Nada hay definitivo en esta vida. El Señor alterna para cada uno alegrías y pruebas según lo necesitemos para crecer en la fe. Muy a menudo nos dejamos sorprender; la prueba nos abate, como si Dios ya no existiera, y cuando vienen los favores de Dios, no nos atrevemos a creer que sea verdad.

[2] Te alabaré, Señor, porque me has levantado y muy poco se han reído de mis contrarios.

[3] Señor, Dios mío, clamé a ti y me sanaste.

[4] Señor, me has sacado de la tumba, me iba a la fosa y me has devuelto a la vida.

[5] Que sus fieles canten al Señor, y den gracias a su Nombre santo.

[6] Porque su enojo dura unos momentos, y su bondad toda una vida.  Al caer la tarde nos visita el llanto, pero a la mañana es un grito de alegría.

[7] Cuando me iba bien, decía entre mí: «Nada jamás me perturbará».

[8] Por tu favor, Señor, yo me mantenía como plantado en montes poderosos; apenas escondiste tu rostro, vacilé.

[9] A ti clamé, Señor, a mi Dios te supliqué.

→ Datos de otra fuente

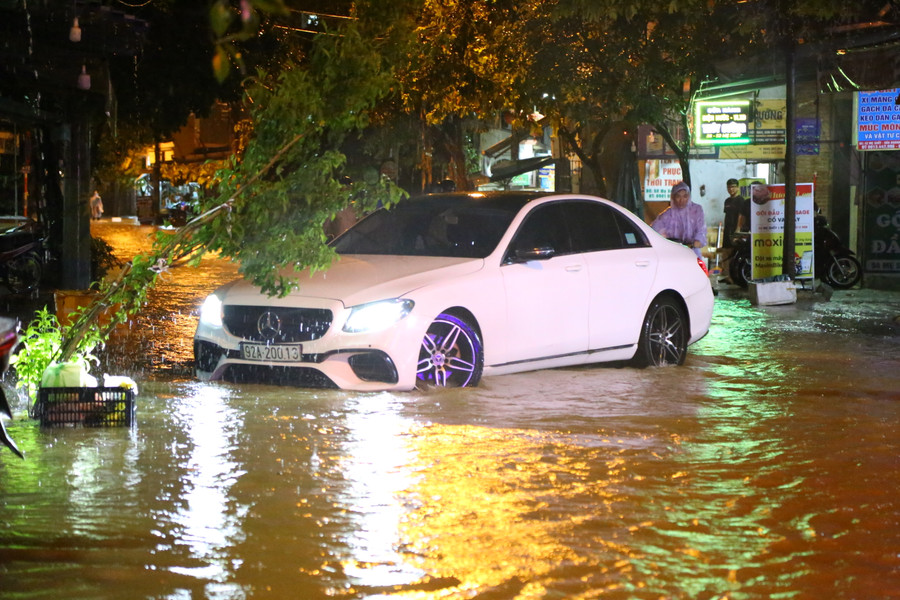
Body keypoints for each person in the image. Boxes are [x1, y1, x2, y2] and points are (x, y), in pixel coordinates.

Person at [651, 181, 706, 258]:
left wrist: (696, 242)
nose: (681, 200)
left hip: (692, 252)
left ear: (689, 196)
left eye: (685, 196)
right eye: (678, 196)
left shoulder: (696, 210)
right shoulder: (667, 214)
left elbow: (701, 230)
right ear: (673, 197)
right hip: (674, 254)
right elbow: (654, 231)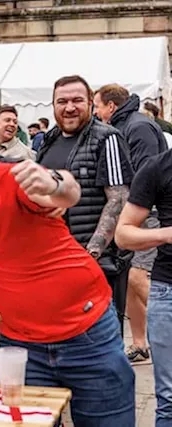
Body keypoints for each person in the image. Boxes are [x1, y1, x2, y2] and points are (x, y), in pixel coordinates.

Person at [0, 112, 135, 426]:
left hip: (88, 335)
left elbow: (68, 191)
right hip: (22, 347)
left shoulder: (14, 178)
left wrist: (54, 182)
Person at [36, 75, 134, 334]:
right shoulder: (49, 140)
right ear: (53, 105)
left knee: (99, 342)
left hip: (95, 266)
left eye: (77, 100)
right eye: (62, 101)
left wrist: (91, 254)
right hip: (52, 263)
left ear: (90, 103)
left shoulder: (107, 138)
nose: (69, 107)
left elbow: (119, 198)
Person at [93, 84, 167, 362]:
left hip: (149, 212)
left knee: (138, 277)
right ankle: (139, 344)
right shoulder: (128, 125)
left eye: (97, 106)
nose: (96, 113)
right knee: (131, 280)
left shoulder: (137, 127)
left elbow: (150, 171)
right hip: (136, 212)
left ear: (111, 106)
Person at [116, 149, 172, 426]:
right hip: (168, 291)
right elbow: (123, 233)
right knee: (170, 401)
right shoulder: (159, 167)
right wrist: (166, 234)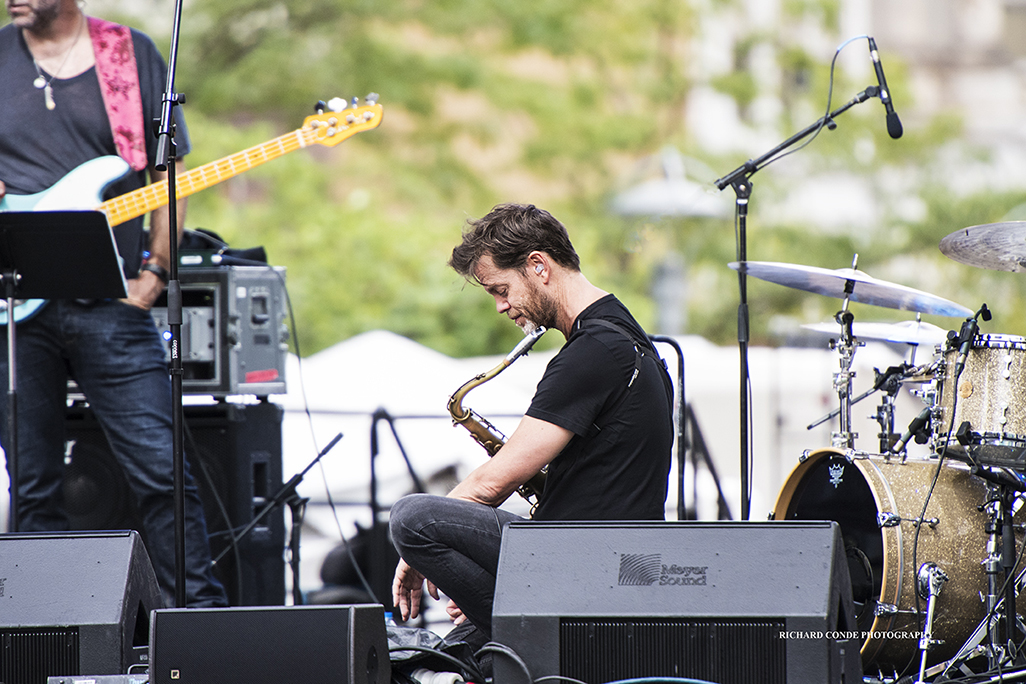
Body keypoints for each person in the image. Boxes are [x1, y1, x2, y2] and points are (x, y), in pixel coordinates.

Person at [0, 0, 227, 607]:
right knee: (32, 484)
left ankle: (199, 625)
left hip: (112, 304)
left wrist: (153, 278)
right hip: (14, 304)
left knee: (162, 473)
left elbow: (169, 181)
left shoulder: (129, 54)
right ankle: (40, 631)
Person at [390, 203, 673, 640]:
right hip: (606, 564)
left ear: (538, 265)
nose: (501, 307)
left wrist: (413, 554)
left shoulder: (593, 352)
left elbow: (491, 485)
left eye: (501, 290)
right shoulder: (632, 341)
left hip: (582, 567)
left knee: (412, 517)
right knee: (444, 657)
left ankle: (521, 632)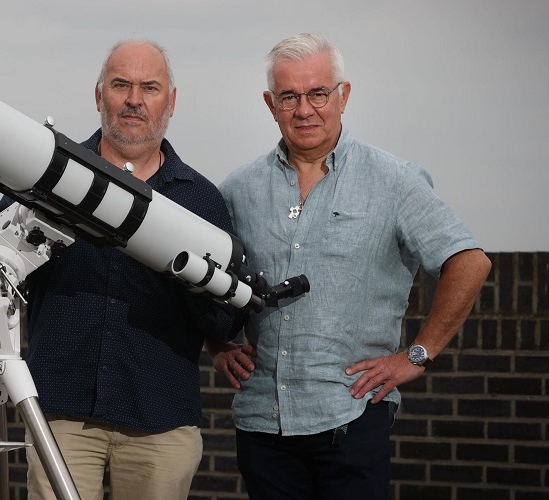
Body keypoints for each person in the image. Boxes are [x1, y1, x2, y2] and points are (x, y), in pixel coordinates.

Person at [206, 33, 491, 499]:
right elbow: (193, 269)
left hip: (353, 414)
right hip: (263, 424)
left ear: (344, 96)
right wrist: (216, 344)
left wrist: (418, 354)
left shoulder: (394, 180)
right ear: (269, 103)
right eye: (289, 96)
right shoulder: (239, 189)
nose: (304, 109)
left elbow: (469, 260)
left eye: (318, 93)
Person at [0, 40, 238, 500]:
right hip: (62, 413)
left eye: (150, 87)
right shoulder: (50, 174)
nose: (134, 99)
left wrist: (186, 275)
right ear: (99, 94)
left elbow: (224, 320)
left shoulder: (200, 201)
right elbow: (2, 261)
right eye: (121, 85)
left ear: (171, 100)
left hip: (160, 420)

[10] «¿Qué ganas si muero y me bajan al hoyo? ¿Podrá cantar el polvo tu alabanza o pregonar tu fidelidad?»

[11] ¡Escúchame, Señor, y ten piedad de mí; sé, Señor, mi socorro!

[12] Tu has cambiado mi duelo en una danza, me quitaste el luto y me ceñiste de alegría.

[13] Así, mi corazón te cantará sin callarse jamás ¡Señor, mi Dios, por siempre te alabaré!